**Exercise:**
Find every line below with the string "from" and pick it out.

**Information shown:**

=-=-=

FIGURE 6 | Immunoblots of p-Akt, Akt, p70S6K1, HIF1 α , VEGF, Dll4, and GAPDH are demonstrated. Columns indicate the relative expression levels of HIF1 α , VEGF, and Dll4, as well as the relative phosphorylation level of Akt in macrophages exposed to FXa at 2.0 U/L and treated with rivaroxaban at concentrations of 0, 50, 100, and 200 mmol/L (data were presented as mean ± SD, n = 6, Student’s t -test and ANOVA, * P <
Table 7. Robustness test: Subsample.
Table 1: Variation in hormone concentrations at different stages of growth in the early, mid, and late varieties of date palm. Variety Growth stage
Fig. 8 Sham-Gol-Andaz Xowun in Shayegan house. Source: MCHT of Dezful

=-=-=

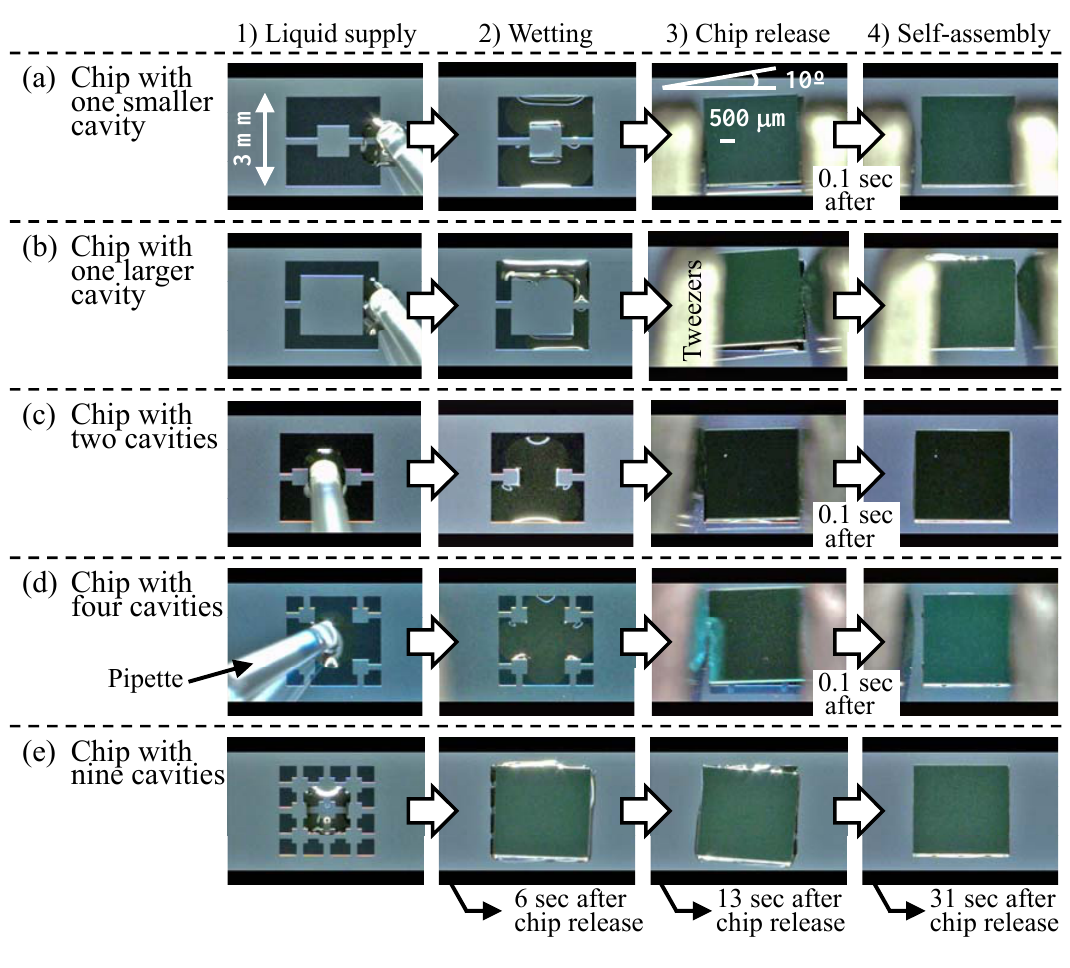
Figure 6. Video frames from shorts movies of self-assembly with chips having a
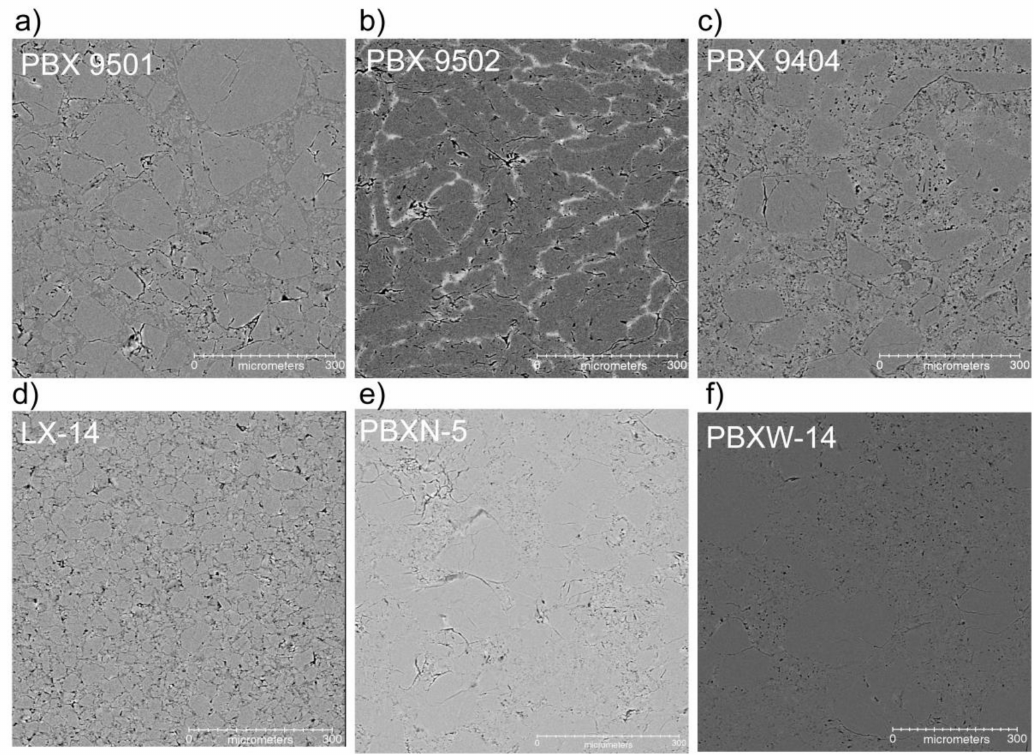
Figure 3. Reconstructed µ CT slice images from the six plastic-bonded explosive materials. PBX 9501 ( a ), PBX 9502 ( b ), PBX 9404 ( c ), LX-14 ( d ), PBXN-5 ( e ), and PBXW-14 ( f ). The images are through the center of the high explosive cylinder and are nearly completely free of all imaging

=-=-=

**Answer for the task:**
Figure 6. Video frames from shorts movies of self-assembly with chips having a
Figure 3. Reconstructed µ CT slice images from the six plastic-bonded explosive materials. PBX 9501 ( a ), PBX 9502 ( b ), PBX 9404 ( c ), LX-14 ( d ), PBXN-5 ( e ), and PBXW-14 ( f ). The images are through the center of the high explosive cylinder and are nearly completely free of all imaging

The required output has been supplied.